▸ **Lesetext**
◆ ◆ ◆ ◆

Ortstermin Alt-Arnsberg. Initialzündung für die weitere Entwicklung war der Umbau des Klosters Wedinghausen. Als Bestandteil des Masterplans Altstadt bauten die Kölner Architekten Gerhard Kalhöfer und Stefan Korschidgen 2003 den barocken Dachstuhl zum Stadtarchiv aus und errichteten im Innenhof ein Glashaus. Sie entschieden sich gegen die Rekonstruktion des zerstörten Südflügels und definierten den Klosterhof neu. Neben dem „Lichthaus“ entstand ein „Gartenzimmer“, ein kleiner öffentlicher Garten, der zum Verweilen einlädt. Die Freiraumgestaltung wurde im Landeswettbewerb „Stadt macht Platz – NRW macht Plätze“ 2003 ausgezeichnet und konnte durch die anschließende Förderung realisiert werden. In Verbindung mit dem daneben liegenden Gymnasium entstand ein lebendiger Ort mitten in der Altstadt. Auf dem nahe gelegenen Neumarkt in der unter der Leitung von Karl Friedrich Schinkel konzipierten klassizistischen Stadterweiterung sitzen Schüler und Passanten auf breiten Stadtsesseln und genießen das freie WLAN. Rückseitig der gut erhaltenen klassizistischen Straßenhäuser fanden sich einst die Bürgergärten mit hübschen Lauben, deren Zweck es war, als „grüne Refugien der Freude, Schönheit und Erbauung“ zu dienen. Zwei Gartenhäuser konnte die Stadt 2005 erwerben und renovieren, als kleiner öffentlicher Park sind die Parzellen zur Ruhr nun zugänglich. Für die Bürgergärten erhielt Arnsberg 2012 den Nationalen Preis für integrierte Stadtentwicklung und Baukultur.

◆ ◆ ◆ ◆

▸ **Datensammlung**

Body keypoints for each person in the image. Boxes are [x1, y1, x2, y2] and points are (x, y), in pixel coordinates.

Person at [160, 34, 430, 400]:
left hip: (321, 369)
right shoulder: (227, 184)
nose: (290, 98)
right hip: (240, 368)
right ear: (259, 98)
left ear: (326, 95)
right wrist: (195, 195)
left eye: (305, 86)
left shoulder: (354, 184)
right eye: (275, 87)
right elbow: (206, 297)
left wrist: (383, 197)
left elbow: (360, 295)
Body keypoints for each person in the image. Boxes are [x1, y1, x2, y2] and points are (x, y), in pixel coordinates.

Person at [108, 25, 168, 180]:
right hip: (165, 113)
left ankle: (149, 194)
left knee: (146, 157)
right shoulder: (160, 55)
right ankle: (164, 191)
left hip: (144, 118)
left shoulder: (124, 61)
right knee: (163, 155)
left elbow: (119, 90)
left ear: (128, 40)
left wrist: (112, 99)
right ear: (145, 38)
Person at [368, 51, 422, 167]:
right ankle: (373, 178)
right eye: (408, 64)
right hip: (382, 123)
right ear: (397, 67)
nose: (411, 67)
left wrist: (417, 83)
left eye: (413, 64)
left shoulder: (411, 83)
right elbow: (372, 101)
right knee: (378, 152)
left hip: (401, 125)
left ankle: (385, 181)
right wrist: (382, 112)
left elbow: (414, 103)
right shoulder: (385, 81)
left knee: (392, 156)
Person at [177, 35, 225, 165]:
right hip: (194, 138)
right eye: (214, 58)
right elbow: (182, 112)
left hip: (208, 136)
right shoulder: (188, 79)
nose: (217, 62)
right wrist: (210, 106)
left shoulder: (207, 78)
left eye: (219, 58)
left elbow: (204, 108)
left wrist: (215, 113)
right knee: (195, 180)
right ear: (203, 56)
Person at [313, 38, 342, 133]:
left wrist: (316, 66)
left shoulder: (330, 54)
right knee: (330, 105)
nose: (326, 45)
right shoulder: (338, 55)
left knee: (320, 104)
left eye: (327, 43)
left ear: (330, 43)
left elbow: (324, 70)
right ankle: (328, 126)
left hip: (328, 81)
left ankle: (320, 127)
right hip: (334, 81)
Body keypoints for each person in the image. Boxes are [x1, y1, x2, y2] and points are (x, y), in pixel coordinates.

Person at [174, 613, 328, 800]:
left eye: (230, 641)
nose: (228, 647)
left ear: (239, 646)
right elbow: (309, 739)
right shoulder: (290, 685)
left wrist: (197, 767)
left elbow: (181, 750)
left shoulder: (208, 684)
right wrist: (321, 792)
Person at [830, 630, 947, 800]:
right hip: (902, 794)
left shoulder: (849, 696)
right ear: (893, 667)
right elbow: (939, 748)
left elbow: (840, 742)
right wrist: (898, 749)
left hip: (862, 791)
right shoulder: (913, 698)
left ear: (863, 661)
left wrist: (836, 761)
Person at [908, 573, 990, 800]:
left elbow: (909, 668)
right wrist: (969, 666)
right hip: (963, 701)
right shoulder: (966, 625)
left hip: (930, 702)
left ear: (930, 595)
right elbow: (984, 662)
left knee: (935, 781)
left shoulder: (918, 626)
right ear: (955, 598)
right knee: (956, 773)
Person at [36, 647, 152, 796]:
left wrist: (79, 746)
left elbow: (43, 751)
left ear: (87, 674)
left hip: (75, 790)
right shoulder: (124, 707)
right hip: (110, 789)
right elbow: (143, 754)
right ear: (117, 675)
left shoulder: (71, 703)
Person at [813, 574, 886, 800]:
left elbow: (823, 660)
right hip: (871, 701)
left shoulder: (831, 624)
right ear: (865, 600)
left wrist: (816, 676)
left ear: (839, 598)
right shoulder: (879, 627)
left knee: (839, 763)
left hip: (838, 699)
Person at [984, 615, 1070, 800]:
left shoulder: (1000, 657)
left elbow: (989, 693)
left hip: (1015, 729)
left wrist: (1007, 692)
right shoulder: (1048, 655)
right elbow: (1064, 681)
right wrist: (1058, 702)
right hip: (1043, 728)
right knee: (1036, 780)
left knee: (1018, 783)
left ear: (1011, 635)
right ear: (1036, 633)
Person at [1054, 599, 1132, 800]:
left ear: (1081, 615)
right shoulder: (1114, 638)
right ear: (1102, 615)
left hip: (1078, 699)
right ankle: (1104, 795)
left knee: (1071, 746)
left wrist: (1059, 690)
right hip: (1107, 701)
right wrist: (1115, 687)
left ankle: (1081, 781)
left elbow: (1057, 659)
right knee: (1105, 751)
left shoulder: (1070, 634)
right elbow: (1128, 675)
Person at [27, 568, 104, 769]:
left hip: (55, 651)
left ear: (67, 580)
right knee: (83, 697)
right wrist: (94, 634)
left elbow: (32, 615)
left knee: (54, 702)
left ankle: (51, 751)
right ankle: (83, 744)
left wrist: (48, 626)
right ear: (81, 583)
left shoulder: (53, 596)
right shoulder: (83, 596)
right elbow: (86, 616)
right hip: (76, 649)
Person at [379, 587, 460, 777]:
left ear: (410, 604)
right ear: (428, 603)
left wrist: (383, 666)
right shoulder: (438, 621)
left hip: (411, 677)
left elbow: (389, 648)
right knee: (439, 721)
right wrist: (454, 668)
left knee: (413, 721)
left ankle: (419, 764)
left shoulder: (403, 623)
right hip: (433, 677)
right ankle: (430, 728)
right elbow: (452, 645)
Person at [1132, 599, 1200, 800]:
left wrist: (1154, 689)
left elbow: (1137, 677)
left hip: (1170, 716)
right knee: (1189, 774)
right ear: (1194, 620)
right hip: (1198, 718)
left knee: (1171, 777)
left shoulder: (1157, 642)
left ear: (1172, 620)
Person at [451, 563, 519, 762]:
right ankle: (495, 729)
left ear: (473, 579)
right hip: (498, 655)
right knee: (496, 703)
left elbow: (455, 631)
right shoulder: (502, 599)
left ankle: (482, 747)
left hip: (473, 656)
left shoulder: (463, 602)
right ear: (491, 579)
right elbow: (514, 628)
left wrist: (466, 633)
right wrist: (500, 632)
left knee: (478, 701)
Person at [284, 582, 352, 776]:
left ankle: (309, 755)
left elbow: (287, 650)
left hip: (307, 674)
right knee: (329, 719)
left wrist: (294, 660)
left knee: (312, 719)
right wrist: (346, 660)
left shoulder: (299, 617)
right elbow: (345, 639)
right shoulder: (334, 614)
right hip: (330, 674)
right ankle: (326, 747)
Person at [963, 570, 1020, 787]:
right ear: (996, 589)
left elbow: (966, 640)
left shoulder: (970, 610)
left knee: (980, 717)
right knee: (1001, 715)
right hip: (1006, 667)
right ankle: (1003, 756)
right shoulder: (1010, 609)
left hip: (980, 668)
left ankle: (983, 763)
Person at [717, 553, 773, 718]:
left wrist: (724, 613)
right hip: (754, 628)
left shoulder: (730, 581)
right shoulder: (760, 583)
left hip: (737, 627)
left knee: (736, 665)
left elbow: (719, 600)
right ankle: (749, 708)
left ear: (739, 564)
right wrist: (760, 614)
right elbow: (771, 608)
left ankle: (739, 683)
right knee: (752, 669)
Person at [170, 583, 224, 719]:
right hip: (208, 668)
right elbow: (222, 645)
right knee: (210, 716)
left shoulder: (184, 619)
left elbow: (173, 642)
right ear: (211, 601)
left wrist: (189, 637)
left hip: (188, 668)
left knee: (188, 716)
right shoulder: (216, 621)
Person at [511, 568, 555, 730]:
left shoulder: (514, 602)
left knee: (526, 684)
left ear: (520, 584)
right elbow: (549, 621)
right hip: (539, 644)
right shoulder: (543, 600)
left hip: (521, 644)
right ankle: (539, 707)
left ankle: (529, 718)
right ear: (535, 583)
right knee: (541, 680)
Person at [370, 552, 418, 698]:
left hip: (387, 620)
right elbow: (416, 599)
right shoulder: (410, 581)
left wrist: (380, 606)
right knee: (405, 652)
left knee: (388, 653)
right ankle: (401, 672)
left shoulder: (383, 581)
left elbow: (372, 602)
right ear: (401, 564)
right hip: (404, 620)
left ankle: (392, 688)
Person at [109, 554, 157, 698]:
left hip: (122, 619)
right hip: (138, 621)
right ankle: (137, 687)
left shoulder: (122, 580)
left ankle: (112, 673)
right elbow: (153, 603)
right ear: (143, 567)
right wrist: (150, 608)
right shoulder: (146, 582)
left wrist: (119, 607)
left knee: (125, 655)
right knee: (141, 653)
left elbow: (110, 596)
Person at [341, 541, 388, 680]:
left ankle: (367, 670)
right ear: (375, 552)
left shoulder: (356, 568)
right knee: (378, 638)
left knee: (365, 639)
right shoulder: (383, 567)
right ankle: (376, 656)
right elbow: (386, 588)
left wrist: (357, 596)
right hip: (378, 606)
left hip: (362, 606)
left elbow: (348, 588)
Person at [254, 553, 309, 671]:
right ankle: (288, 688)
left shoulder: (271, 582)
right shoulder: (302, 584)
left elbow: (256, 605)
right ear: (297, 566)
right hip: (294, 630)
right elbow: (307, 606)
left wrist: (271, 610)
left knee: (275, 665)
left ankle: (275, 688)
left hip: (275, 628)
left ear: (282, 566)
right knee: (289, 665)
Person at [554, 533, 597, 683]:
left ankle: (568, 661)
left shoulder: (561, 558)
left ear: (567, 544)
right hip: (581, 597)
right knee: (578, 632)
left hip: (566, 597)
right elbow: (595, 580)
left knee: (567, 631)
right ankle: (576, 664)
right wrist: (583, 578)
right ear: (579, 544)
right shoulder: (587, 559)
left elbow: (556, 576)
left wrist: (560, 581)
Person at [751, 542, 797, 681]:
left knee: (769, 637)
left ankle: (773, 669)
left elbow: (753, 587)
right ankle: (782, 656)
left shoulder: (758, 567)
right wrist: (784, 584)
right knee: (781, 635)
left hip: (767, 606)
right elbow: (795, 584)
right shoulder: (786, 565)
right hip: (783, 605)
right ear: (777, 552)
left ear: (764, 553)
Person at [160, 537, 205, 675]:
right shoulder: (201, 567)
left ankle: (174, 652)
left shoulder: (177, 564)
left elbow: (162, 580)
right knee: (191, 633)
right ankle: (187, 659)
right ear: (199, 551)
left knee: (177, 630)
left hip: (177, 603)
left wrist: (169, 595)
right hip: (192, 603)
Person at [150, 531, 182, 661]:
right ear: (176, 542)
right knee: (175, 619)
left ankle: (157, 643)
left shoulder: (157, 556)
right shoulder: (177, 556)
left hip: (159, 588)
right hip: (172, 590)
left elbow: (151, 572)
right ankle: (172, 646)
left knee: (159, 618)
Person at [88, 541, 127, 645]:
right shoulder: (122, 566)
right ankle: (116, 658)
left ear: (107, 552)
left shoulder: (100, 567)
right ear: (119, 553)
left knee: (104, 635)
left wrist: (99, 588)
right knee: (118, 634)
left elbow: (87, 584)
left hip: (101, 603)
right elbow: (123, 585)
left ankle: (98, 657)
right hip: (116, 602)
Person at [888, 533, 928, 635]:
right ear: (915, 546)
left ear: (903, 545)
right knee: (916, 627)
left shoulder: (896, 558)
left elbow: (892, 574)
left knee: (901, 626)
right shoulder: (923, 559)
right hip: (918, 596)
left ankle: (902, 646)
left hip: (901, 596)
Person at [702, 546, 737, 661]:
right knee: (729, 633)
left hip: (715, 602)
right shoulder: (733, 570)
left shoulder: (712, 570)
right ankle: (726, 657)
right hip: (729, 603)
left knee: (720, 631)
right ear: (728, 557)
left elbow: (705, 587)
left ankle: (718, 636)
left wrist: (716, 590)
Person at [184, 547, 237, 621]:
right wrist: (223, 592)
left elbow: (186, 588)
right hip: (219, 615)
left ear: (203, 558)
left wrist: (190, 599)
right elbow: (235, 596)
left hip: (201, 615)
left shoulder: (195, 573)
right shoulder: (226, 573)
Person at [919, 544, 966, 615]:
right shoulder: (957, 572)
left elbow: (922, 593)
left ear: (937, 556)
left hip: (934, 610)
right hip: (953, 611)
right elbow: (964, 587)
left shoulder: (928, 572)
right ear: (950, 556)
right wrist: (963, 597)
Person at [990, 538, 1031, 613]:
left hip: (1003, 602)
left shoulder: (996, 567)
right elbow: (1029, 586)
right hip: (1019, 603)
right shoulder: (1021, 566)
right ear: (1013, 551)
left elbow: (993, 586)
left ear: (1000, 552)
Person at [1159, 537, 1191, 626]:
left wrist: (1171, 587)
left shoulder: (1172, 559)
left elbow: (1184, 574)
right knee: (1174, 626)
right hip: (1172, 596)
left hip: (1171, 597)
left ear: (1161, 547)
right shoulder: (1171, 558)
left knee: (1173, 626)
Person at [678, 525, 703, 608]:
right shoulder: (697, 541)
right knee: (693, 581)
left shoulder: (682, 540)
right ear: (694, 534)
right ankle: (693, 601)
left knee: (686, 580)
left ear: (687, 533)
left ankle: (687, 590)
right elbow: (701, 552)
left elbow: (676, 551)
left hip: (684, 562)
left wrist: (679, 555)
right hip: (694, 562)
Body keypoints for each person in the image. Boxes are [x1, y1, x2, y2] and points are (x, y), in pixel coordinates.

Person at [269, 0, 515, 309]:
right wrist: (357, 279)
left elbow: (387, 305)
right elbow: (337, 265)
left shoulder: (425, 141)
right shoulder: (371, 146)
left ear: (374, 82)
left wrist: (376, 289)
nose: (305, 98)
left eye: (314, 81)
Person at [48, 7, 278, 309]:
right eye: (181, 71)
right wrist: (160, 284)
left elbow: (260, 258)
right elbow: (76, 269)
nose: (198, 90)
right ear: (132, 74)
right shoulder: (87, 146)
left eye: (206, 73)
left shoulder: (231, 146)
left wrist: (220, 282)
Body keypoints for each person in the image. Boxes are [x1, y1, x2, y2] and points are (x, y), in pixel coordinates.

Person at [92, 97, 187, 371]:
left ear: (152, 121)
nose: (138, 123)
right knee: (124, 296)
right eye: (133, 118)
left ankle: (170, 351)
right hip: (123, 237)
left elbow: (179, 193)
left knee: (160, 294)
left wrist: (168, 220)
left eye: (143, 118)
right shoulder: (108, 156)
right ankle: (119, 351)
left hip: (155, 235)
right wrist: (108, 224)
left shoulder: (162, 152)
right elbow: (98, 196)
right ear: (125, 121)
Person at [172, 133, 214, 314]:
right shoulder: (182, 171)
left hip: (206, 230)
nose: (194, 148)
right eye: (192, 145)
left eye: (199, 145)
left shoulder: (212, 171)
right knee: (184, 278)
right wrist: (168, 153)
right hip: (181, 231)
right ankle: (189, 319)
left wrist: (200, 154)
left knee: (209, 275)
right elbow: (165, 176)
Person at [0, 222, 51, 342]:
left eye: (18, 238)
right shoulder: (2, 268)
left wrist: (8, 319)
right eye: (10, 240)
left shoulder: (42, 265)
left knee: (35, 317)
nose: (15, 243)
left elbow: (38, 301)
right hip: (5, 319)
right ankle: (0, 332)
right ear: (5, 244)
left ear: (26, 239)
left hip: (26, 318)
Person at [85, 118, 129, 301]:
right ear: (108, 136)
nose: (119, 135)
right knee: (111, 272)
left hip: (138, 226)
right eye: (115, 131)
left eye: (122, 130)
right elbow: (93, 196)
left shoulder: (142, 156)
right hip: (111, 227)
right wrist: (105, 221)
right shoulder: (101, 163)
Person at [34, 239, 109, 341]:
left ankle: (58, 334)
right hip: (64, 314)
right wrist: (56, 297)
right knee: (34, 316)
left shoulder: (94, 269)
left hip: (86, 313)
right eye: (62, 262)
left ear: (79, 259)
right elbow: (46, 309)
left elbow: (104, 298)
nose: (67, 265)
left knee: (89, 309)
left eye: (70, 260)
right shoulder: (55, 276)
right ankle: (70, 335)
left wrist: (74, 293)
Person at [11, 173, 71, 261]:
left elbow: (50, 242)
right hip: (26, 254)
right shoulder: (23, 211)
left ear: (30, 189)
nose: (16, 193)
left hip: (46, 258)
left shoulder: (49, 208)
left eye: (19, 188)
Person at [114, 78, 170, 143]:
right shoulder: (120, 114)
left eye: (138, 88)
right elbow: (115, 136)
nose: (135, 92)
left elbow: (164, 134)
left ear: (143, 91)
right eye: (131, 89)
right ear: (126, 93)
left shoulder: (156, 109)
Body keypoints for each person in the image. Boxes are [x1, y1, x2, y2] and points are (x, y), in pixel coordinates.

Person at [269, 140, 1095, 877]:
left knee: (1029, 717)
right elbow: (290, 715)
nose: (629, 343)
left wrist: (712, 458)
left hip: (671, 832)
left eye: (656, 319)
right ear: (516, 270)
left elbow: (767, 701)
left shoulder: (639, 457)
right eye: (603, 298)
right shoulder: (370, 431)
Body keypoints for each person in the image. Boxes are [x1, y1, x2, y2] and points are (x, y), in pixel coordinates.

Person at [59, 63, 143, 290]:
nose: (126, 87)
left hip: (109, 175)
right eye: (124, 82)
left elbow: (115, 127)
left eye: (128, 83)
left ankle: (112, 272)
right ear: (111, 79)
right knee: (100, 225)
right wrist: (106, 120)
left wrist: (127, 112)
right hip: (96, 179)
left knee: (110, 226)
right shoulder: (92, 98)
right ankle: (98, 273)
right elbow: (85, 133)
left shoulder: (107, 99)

◆ ◆ ◆ ◆

▸ **Aufgaben**
a – Fassen Sie den Absatz des Textes über Alt-Arnsberg, der mit „Ortstermin Alt-Arnsberg“ beginnt, als kürzere Liste mit seinen wichtigsten Fakten zusammen.
b – Greifen Sie den Text über Alt-Arnsberg auf und schreiben Sie ihn nach seinem letzten Satz weiter.

▸ **Lösungen**
a –
- Der Umbau des Klosters Wedinghausen gab den Anstoß für die weitere Entwicklung.
- Im Rahmen des Masterplans Altstadt bauten Gerhard Kalhöfer und Stefan Korschidgen 2003 den barocken Dachstuhl zum Stadtarchiv aus und errichteten im Innenhof ein Glashaus.
- Statt den zerstörten Südflügel zu rekonstruieren, gestalteten sie den Klosterhof neu: Neben dem „Lichthaus“ entstand das „Gartenzimmer“, ein kleiner öffentlicher Garten.
- Die Freiraumgestaltung wurde 2003 im Landeswettbewerb „Stadt macht Platz – NRW macht Plätze“ ausgezeichnet und mit der anschließenden Förderung umgesetzt.
- Zusammen mit dem benachbarten Gymnasium entstand ein lebendiger Ort in der Altstadt.
- Auf dem Neumarkt in der von Karl Friedrich Schinkel konzipierten klassizistischen Stadterweiterung gibt es breite Stadtsessel und freies WLAN.
- Hinter den klassizistischen Häusern lagen früher Bürgergärten mit Lauben.
- 2005 erwarb und renovierte die Stadt zwei Gartenhäuser; die Parzellen zur Ruhr sind heute als kleiner öffentlicher Park zugänglich.
- 2012 erhielt Arnsberg für die Bürgergärten den Nationalen Preis für integrierte Stadtentwicklung und Baukultur.

b –
Ortstermin Ruhr. Die Ruhr, das verbindende Band der Stadt, war bis vor zehn Jahren verbaut, kanalisiert und der Stadt abgewandt. In der Stadt hieß es „Arnsberg hat die Ruhr versteckt“. 2004 entstand die Idee der Ruhrrenaturierung und mit ihr der Masterplan Ruhr, der auch zum Ziel hatte, den Fluss zu renaturieren, zugänglich und erlebbar zu machen. Neben dem Einsatz von EU-Fördermitteln entwickelte die Arnsberger Verwaltung aus den obligatorischen Ausgleichsflächen bei Neubebauungen ein System der Umrechnung von Ökopunkten auf Flussrenaturierungsflächen – eine Bewertung, die beim Land NRW als Vorlage diente, auf diesem Weg weitere Renaturierungen zu ermöglichen. Heute bildet die Ruhr eine grüne Verbindung entlang der Stadtteile – durch die Anbindung an den RuhrtalRadweg ist ein attraktives Naherholungsgebiet erstanden.
Ortstermin in Arnsberg-Neheim.Das Angebot der Einkaufsstadt Neheim geht heute weit über den Standard hinaus und kommt ohne Shoppingmall aus. Fachhandel und Spezialangebote bieten einen Funktionsmix, von dem manch verwaiste Mittelstadt nur träumen kann.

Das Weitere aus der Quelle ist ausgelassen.